就这么二两,平日里是奇货可居,有银子都买不到。
“起来吧,本王不过是来接王妃进宫的,弄这么大阵仗做何。”
“是是是。”虞老爷子带领一众人哆哆嗦嗦地站起来。不愧是流着皇家血的天上人,明明才十六七岁的少年,却有着一个眼神便足以定人生死的压迫感。
容庇不知何时出现,早已让随行的几个宫中女官去到重阳苑,服侍虞七梳洗穿戴,为今晚宫宴做准备。
在场谁也不敢胡乱开口,都摸不准这位爷乖张的秉性,生怕一个不小心便惹得贵人不快从而惹来杀身之祸。此种小心翼翼谨慎恭顺的气氛直到虞七小步跑来这才得以缓解。
此时的她,已然换上一身准王妃的行头,连蝶衿彩敞袖外衫,腰间同套刺绣彩蝶宽带,上面还系着一只随着奔跑小幅摆动的绛色同心结,在浅芋色的衣衫上显得极其醒目,又犹如点睛之笔,叫人忍不住将目光投射过去。
小姑娘蹬蹬蹬越过众人,凑到他面前堪堪停下脚步,发间是一套完整的宝石头面,即使刹住了脚步,步摇的坠儿也还在前后晃荡滑出晶莹的弧线。

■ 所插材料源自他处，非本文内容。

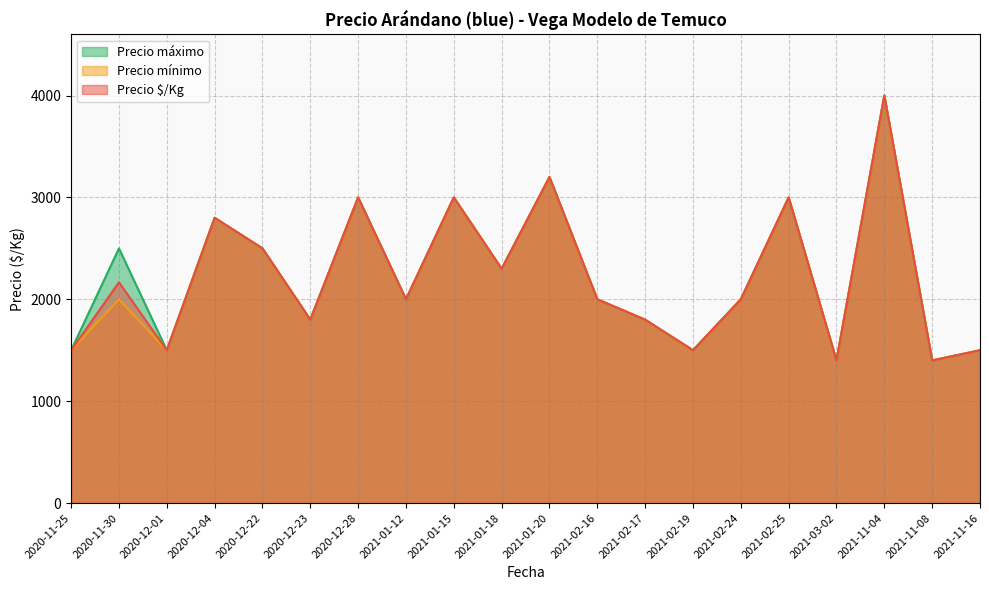

Reading left to right, transcribe all the data shown in this chart.

Precio $/Kg: 2020-11-25=1500	2020-11-30=2167	2020-12-01=1500	2020-12-04=2800	2020-12-22=2500	2020-12-23=1800	2020-12-28=3000	2021-01-12=2000	2021-01-15=3000	2021-01-18=2300	2021-01-20=3200	2021-02-16=2000	2021-02-17=1800	2021-02-19=1500	2021-02-24=2000	2021-02-25=3000	2021-03-02=1400	2021-11-04=4000	2021-11-08=1400	2021-11-16=1500
Precio mínimo: 2020-11-25=1500	2020-11-30=2000	2020-12-01=1500	2020-12-04=2800	2020-12-22=2500	2020-12-23=1800	2020-12-28=3000	2021-01-12=2000	2021-01-15=3000	2021-01-18=2300	2021-01-20=3200	2021-02-16=2000	2021-02-17=1800	2021-02-19=1500	2021-02-24=2000	2021-02-25=3000	2021-03-02=1400	2021-11-04=4000	2021-11-08=1400	2021-11-16=1500
Precio máximo: 2020-11-25=1500	2020-11-30=2500	2020-12-01=1500	2020-12-04=2800	2020-12-22=2500	2020-12-23=1800	2020-12-28=3000	2021-01-12=2000	2021-01-15=3000	2021-01-18=2300	2021-01-20=3200	2021-02-16=2000	2021-02-17=1800	2021-02-19=1500	2021-02-24=2000	2021-02-25=3000	2021-03-02=1400	2021-11-04=4000	2021-11-08=1400	2021-11-16=1500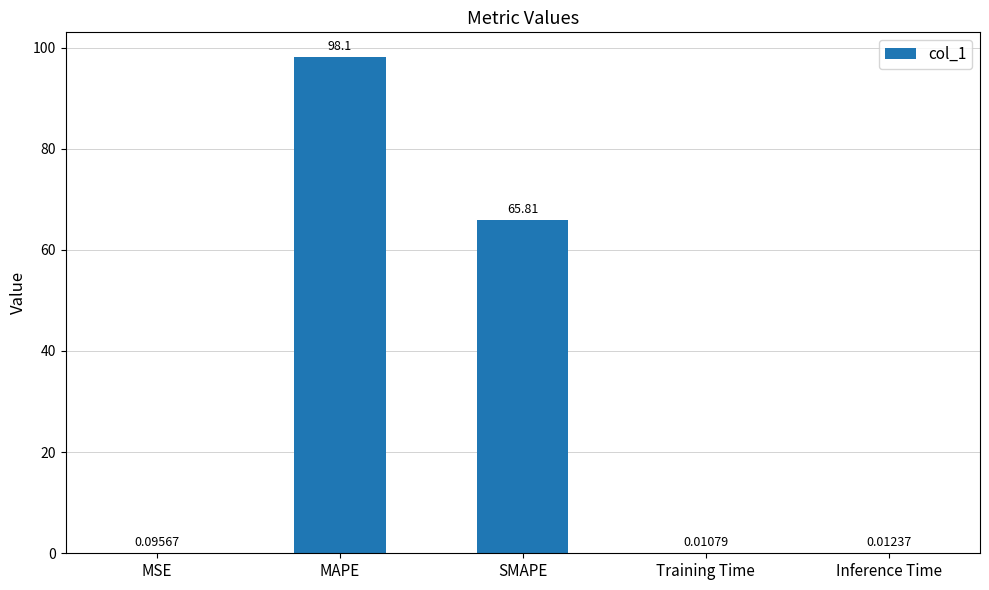

At which category does the chart reach its peak across all series?

MAPE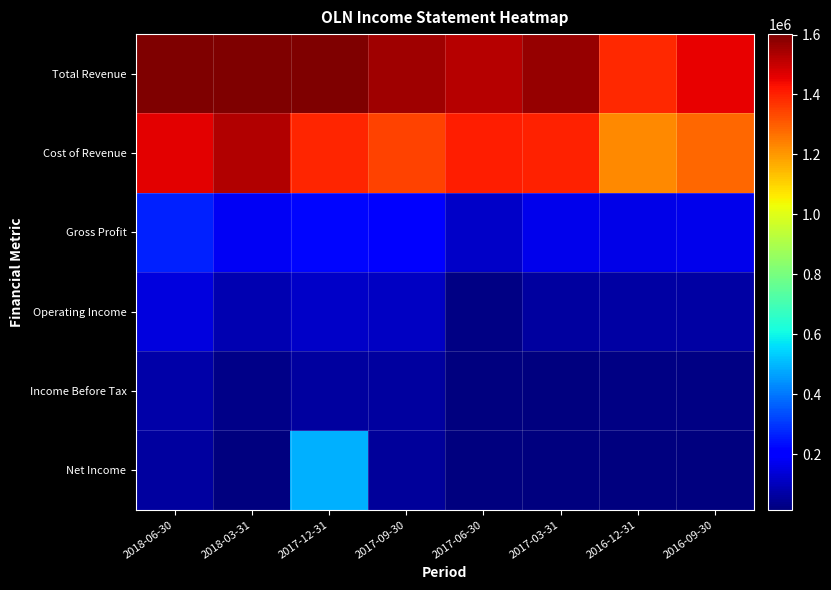

Reading left to right, list all the values displayed in this chart.

Total Revenue: 2018-06-30=1728400	2018-03-31=1710300	2017-12-31=1619900	2017-09-30=1554900	2017-06-30=1526500	2017-03-31=1567100	2016-12-31=1385700	2016-09-30=1452700
Cost of Revenue: 2018-06-30=1460700	2018-03-31=1528700	2017-12-31=1396200	2017-09-30=1345600	2017-06-30=1407900	2017-03-31=1397500	2016-12-31=1227000	2016-09-30=1284400
Gross Profit: 2018-06-30=267700	2018-03-31=181600	2017-12-31=223700	2017-09-30=209300	2017-06-30=118600	2017-03-31=169600	2016-12-31=158700	2016-09-30=168300
Operating Income: 2018-06-30=150700	2018-03-31=84900	2017-12-31=119000	2017-09-30=112600	2017-06-30=21200	2017-03-31=61100	2016-12-31=69100	2016-09-30=67800
Income Before Tax: 2018-06-30=74300	2018-03-31=27500	2017-12-31=60700	2017-09-30=60400	2017-06-30=-21800	2017-03-31=17900	2016-12-31=23500	2016-09-30=21300
Net Income: 2018-06-30=58600	2018-03-31=20900	2017-12-31=489300	2017-09-30=52700	2017-06-30=-5900	2017-03-31=13400	2016-12-31=17500	2016-09-30=17500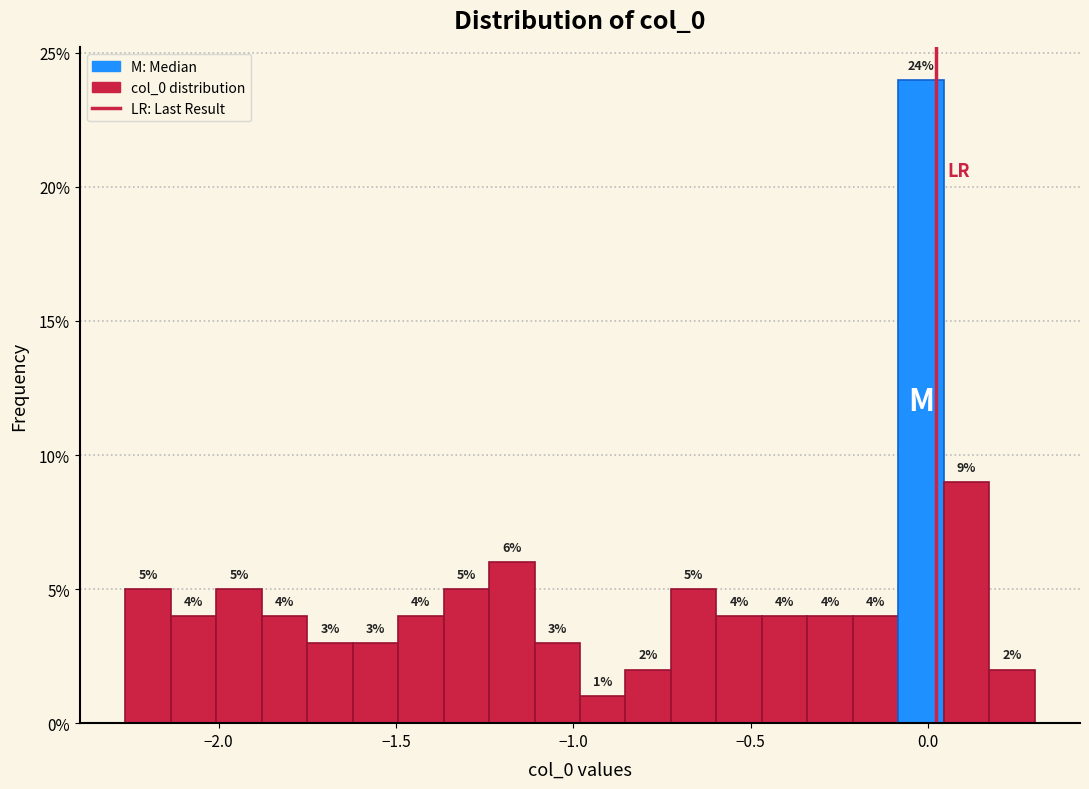

Around what value on the x-axis is the tallest bar? Give the approximate position of its centre, as read against the axis.

0.00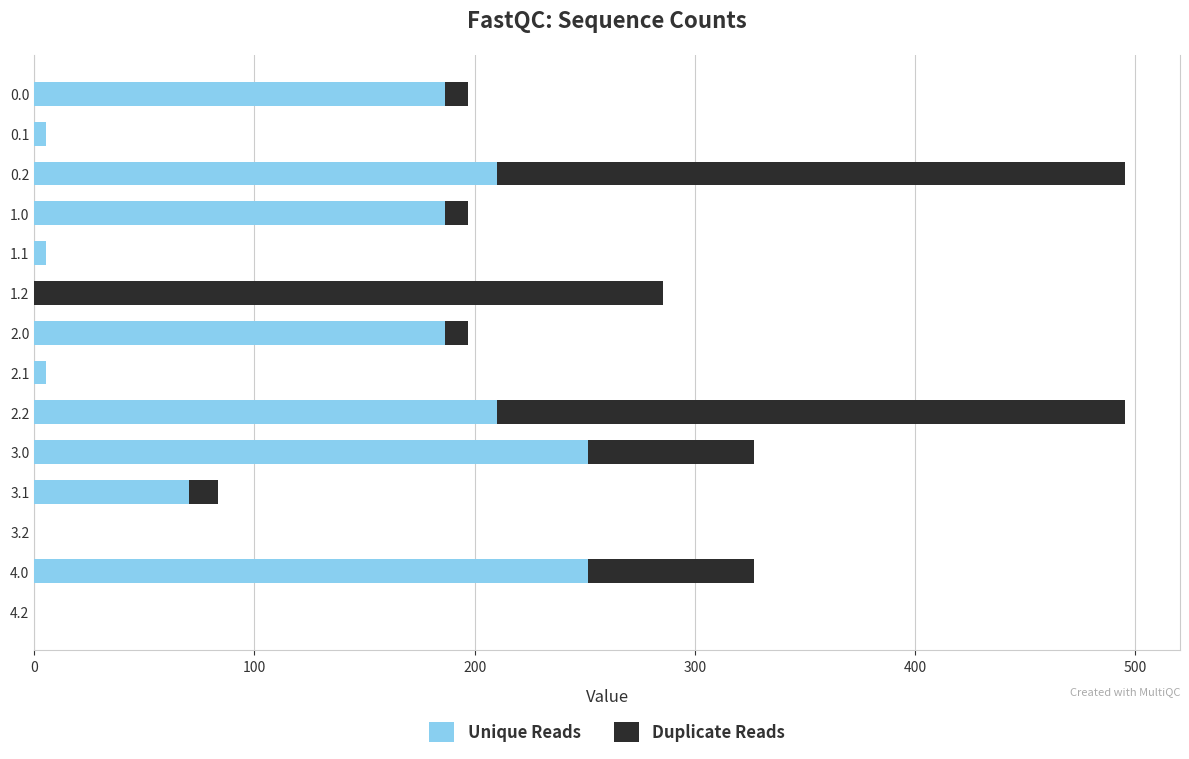

What is the maximum value for Unique Reads?

251.7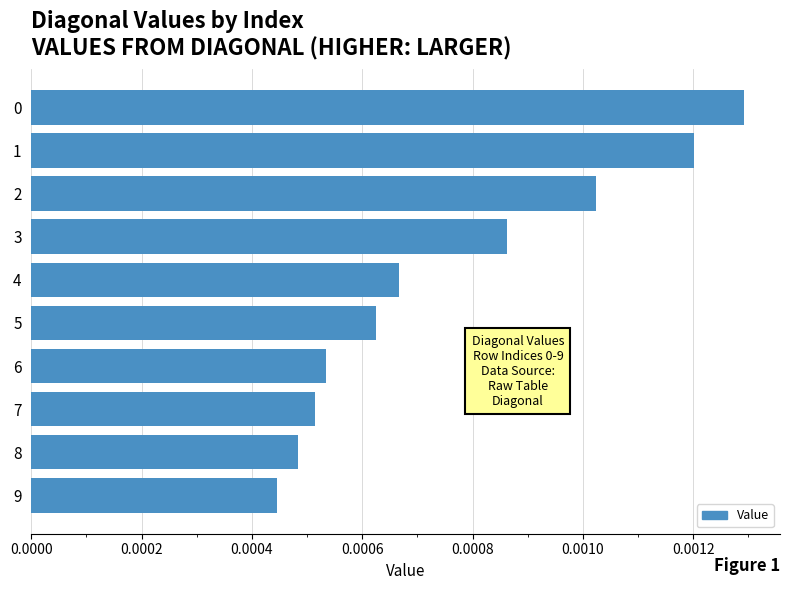

Which has a higher value, 7 or 5?

5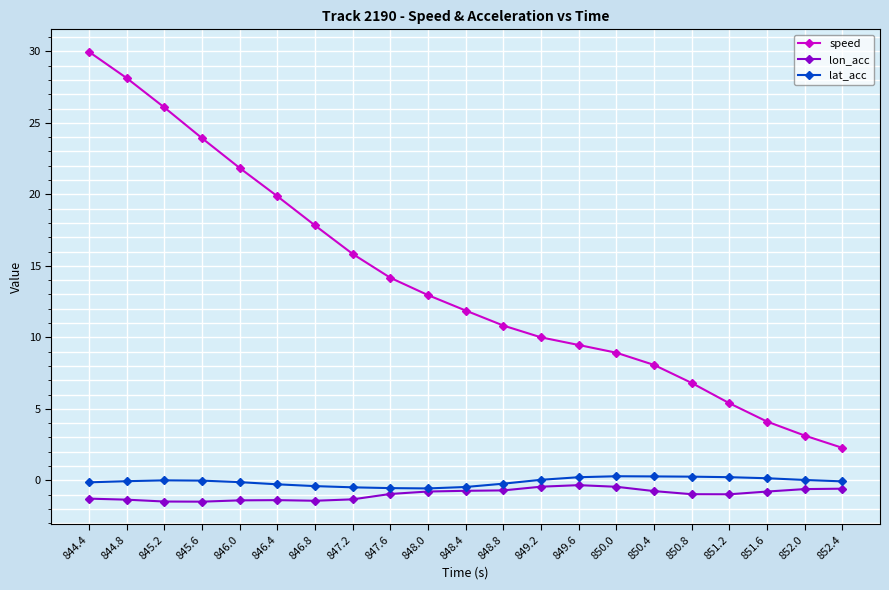

Which series changed the most between 846.8 and 848.8?

speed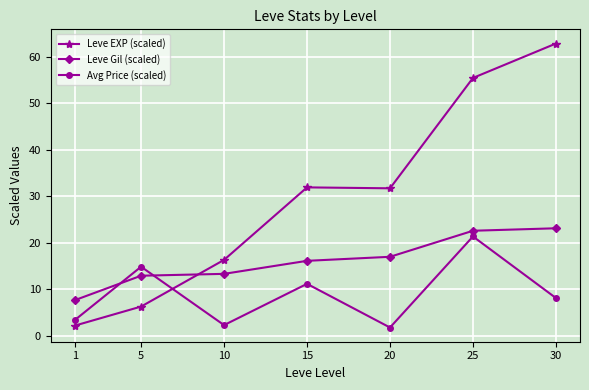

What is the sum of all Avg Price (scaled) values?

62.6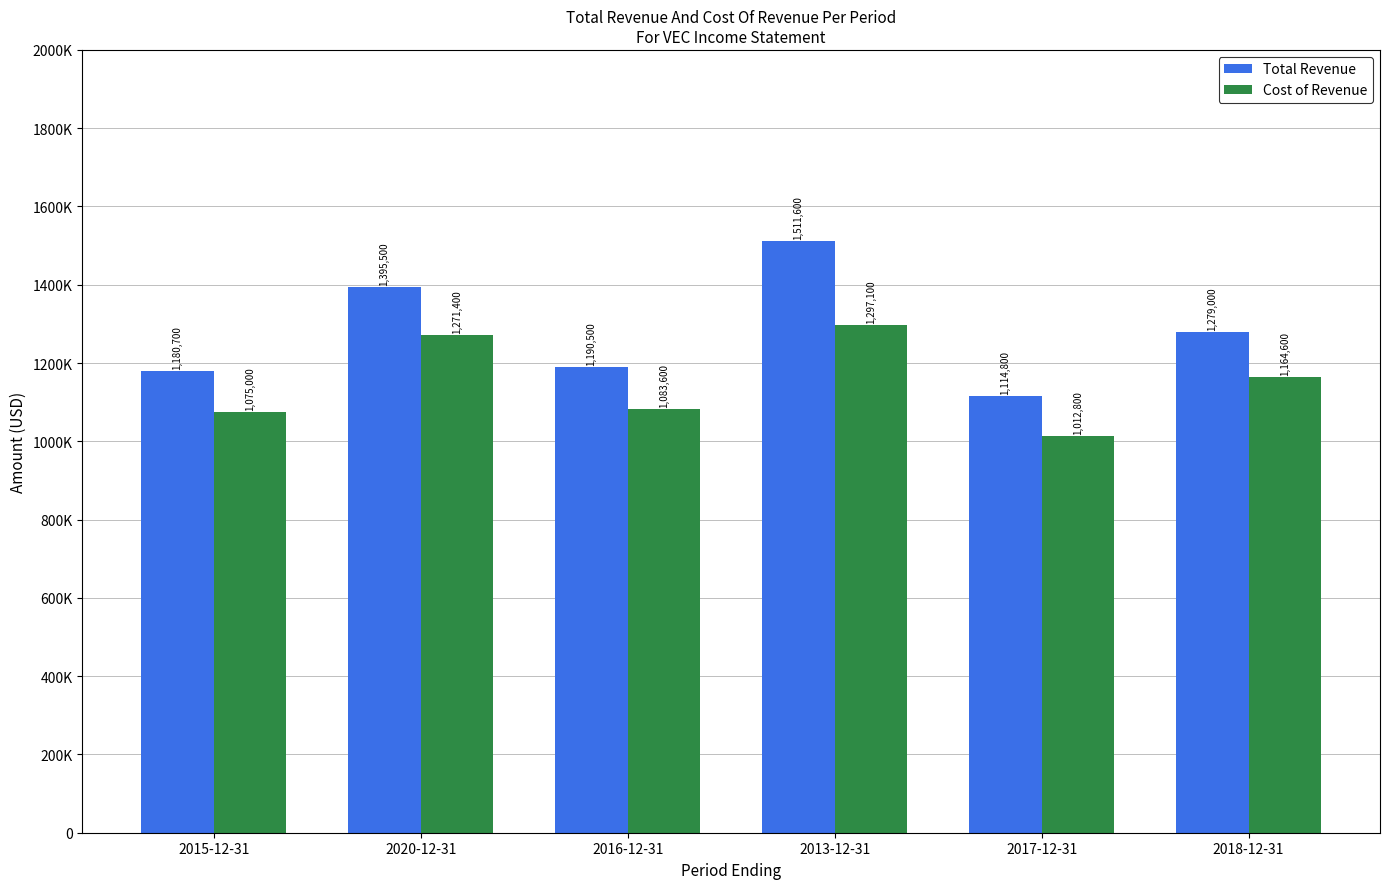

List the labels in order of Total Revenue value, largest first.

2013-12-31, 2020-12-31, 2018-12-31, 2016-12-31, 2015-12-31, 2017-12-31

正如小姑娘晶亮晶亮的眼眸,恨不得时时刻刻黏在自己身上。
以前只当她单纯,知她漂亮,却不知当真打扮起来,并不输那些日日精细雕琢的世家贵女,甚至身上还隐隐有更未经雕琢的璞玉纯粹之色。
“爷我好了,可以出发了。”
第五胤恍然点点头:“好,那便走罢。”
说完他便跨出长腿,率先往外走,虞七亦步亦趋地跟在他身后,满目满心都是他的背影,再后面跟着那几位从女官和随身佩剑的容庇。
路过柳荷苒之时,她轻福身,低下头望着那双属于堂堂胤王招摇精致的锦靴从她身边路过,眉间泛起复杂之色,可虞七满脸的心悦看在她眼里,更是忧愁浓得化不开。
乘上王爷身份才配拥有的辇车,是堂堂正正一品的规格。
辇车里垫满了厚厚的软枕,还熏过了香,一旁还有放置吃食的矮桌,一路坐到赤凤门也不会感到难受。按照规矩,入宫门需得换成软轿,马车马匹一律不得入内,除了胤王曾经那匹无人不识的坐骑奔霄。
软轿由四个宫人担着,一路晃晃悠悠进到前殿和后宫的角门,到了此处,已经出宫另辟府邸的皇子王爷也必须下轿步行进入。